4. Memberships and Accreditations - Some of these schemes just require the Builder to fill in a few forms, send in a cheque and hey presto you get a sticker for your van. Going back to internet research, the majority of these schemes are now online, therefore look at what the builder has to do to get their accreditation. The best Accreditations and Memberships are where an actual Audit is carried out by an external party, that means someone who doesn't work for the builder has checked they are doing what they say, and have the qualifications they say they have.
5. Money Up Front - Most builders will not ask for you to pay up front. If however, you are asking your builder to order a bespoke item and you are a new customer, they may ask for a deposit to cover any upfront costs they have to pay.

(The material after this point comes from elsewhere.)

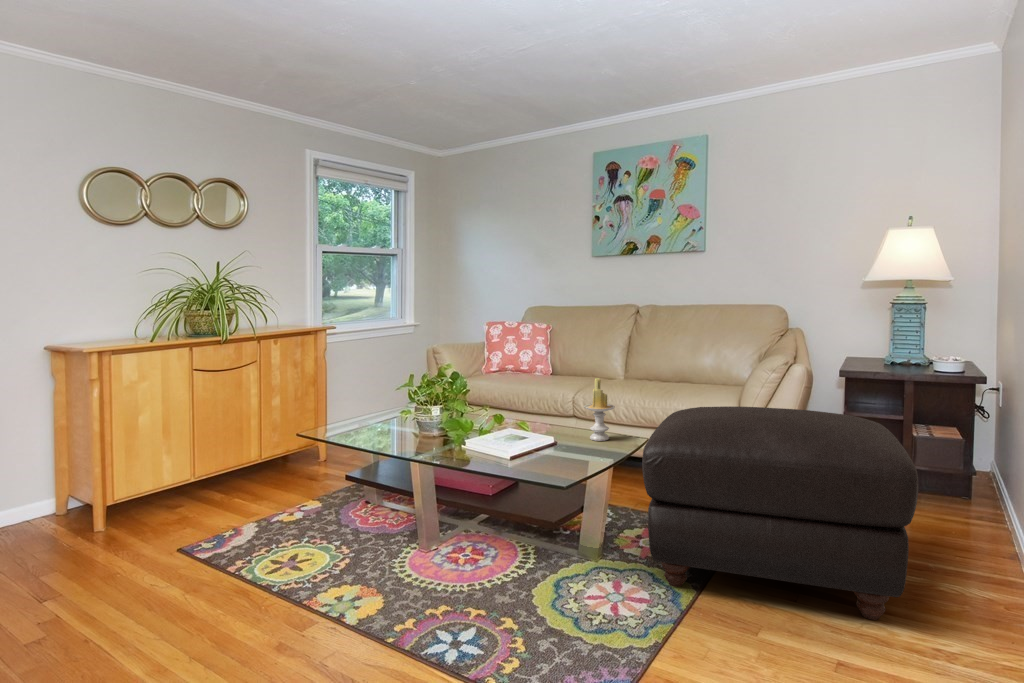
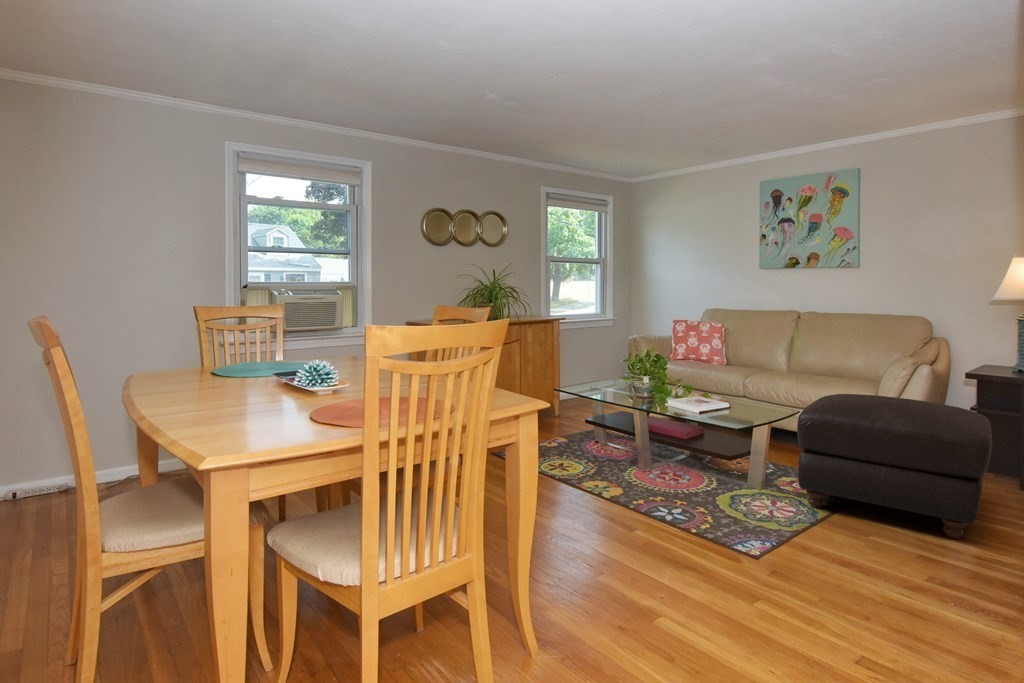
candle: present [584,378,615,441] -> none [756,368,780,412]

Now its your turn.........
How you the customer can help - A good customer / builder relationship needs to work both ways, so once you've found a good builder, please respect them by:
1. Paying on Time - The builder is not a bank nor a charity. They need to pay their suppliers and staff. Cash Flow within a business is key to its continued operation.
2. Avoiding Changes - Once you've received your quote, and selected your builder. Run through the job and the quote before the work commences to ensure the quote includes everything you asked for. Breakdown in relationships is usually over money or amounts charged. Just bear in mind, if you make changes to any part of the works, agree a price with your builder beforehand. Otherwise don't be surprised when it appears on your Invoice. You cannot expect the builder to do work for Free, they are running a business after all.
3. Communication - The key to a good job and working relationship is Communication. If your leaving your builder for the day, try and have a brief catch up before you leave (or at the end of the day). This should avoid you coming home after a day at work to find the builder hasn't done something correctly due to a lack in communication. Alternatively pin a note to the wall if your not going to see them.
4. Problems - Before it escalates into a poor relationship, arrange to have a meeting with your builder and go through any problems you may have. A good builder will generally be happy to rectify what are usually minor issues, or they may come up with alternative solutions. Ensure you inform your builder as soon as you have a problem, as by the following day they may have taken the job further and the mistake cannot be rectified. By remaining calm throughout the process, and communicating regularly it will be a lot less stressful. You'll also end up with the job you want, as the working relationship between you and your builder will be a happy one
5. Contingency - A contingency is a sum of money you allow as a 'buffer' on top of the cost of the job. Its good to allow around 10% extra on larger jobs. This ensures you can cover the cost of any unforseen items that arise during the work ie collapsed drain, dry rot etc. And if there are no unforseens you'll be quids in.
6. Disruption - If your having quite a bit of work done ie new kitchen, internal alterations, be prepared for disruption. Discuss a programme of works with your builder so you know whats happening and when. Some work may be less stressful to you if you can stay with friends or family for the main parts of the work.
7. Personal Items - Before work commences, remove all personal items from the working area. This is to avoid them either getting damaged or covered in dust. If furniture needs to be moved, some builders may offer to move this for you. Discuss this option with your builder before work commences.
8. Quality - Poor quality products will never be anything other than that, however good your builder is. Do yourself and your builder a favour and buy quality goods or ask your builder to source them from a reputable supplier.